[Opening RECORDS TO PROCESS section]

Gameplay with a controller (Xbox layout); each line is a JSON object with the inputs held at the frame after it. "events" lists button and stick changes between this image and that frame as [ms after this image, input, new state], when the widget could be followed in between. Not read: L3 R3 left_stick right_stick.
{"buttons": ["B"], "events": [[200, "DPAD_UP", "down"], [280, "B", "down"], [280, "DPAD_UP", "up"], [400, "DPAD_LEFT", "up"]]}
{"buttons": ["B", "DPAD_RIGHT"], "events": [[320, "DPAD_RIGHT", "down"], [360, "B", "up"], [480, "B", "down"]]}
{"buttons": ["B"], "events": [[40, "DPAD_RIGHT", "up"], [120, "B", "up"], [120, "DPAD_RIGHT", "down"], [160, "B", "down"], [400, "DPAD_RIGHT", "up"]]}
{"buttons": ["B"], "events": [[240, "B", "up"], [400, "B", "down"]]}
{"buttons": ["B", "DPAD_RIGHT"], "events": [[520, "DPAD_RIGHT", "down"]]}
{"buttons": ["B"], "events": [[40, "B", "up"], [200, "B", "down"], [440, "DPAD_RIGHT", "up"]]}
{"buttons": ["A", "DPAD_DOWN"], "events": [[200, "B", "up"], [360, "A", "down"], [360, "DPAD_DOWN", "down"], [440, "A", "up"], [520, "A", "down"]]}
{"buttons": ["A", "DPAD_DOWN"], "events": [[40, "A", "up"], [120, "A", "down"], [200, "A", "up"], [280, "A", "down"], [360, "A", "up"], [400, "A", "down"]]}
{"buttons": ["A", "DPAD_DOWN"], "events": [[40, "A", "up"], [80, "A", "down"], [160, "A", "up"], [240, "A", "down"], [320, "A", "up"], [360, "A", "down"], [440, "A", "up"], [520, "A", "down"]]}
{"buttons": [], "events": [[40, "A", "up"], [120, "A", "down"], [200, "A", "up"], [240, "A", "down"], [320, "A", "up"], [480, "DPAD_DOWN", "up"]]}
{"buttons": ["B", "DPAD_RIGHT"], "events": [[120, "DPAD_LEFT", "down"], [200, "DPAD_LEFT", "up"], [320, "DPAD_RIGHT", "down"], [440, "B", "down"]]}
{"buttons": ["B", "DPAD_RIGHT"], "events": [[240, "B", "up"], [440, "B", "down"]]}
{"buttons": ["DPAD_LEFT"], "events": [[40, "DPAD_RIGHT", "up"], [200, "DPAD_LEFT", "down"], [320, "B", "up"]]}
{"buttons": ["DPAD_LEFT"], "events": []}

[Closing RECORDS TO PROCESS section]

YOUR ASSIGNMENT –
Return the records above in their entirety, exactly as they appear.

ANSWER TO THIS TASK –
Gameplay with a controller (Xbox layout); each line is a JSON object with the inputs held at the frame after it. "events" lists button and stick changes between this image and that frame as [ms after this image, input, new state], when the widget could be followed in between. Not read: L3 R3 left_stick right_stick.
{"buttons": ["B"], "events": [[200, "DPAD_UP", "down"], [280, "B", "down"], [280, "DPAD_UP", "up"], [400, "DPAD_LEFT", "up"]]}
{"buttons": ["B", "DPAD_RIGHT"], "events": [[320, "DPAD_RIGHT", "down"], [360, "B", "up"], [480, "B", "down"]]}
{"buttons": ["B"], "events": [[40, "DPAD_RIGHT", "up"], [120, "B", "up"], [120, "DPAD_RIGHT", "down"], [160, "B", "down"], [400, "DPAD_RIGHT", "up"]]}
{"buttons": ["B"], "events": [[240, "B", "up"], [400, "B", "down"]]}
{"buttons": ["B", "DPAD_RIGHT"], "events": [[520, "DPAD_RIGHT", "down"]]}
{"buttons": ["B"], "events": [[40, "B", "up"], [200, "B", "down"], [440, "DPAD_RIGHT", "up"]]}
{"buttons": ["A", "DPAD_DOWN"], "events": [[200, "B", "up"], [360, "A", "down"], [360, "DPAD_DOWN", "down"], [440, "A", "up"], [520, "A", "down"]]}
{"buttons": ["A", "DPAD_DOWN"], "events": [[40, "A", "up"], [120, "A", "down"], [200, "A", "up"], [280, "A", "down"], [360, "A", "up"], [400, "A", "down"]]}
{"buttons": ["A", "DPAD_DOWN"], "events": [[40, "A", "up"], [80, "A", "down"], [160, "A", "up"], [240, "A", "down"], [320, "A", "up"], [360, "A", "down"], [440, "A", "up"], [520, "A", "down"]]}
{"buttons": [], "events": [[40, "A", "up"], [120, "A", "down"], [200, "A", "up"], [240, "A", "down"], [320, "A", "up"], [480, "DPAD_DOWN", "up"]]}
{"buttons": ["B", "DPAD_RIGHT"], "events": [[120, "DPAD_LEFT", "down"], [200, "DPAD_LEFT", "up"], [320, "DPAD_RIGHT", "down"], [440, "B", "down"]]}
{"buttons": ["B", "DPAD_RIGHT"], "events": [[240, "B", "up"], [440, "B", "down"]]}
{"buttons": ["DPAD_LEFT"], "events": [[40, "DPAD_RIGHT", "up"], [200, "DPAD_LEFT", "down"], [320, "B", "up"]]}
{"buttons": ["DPAD_LEFT"], "events": []}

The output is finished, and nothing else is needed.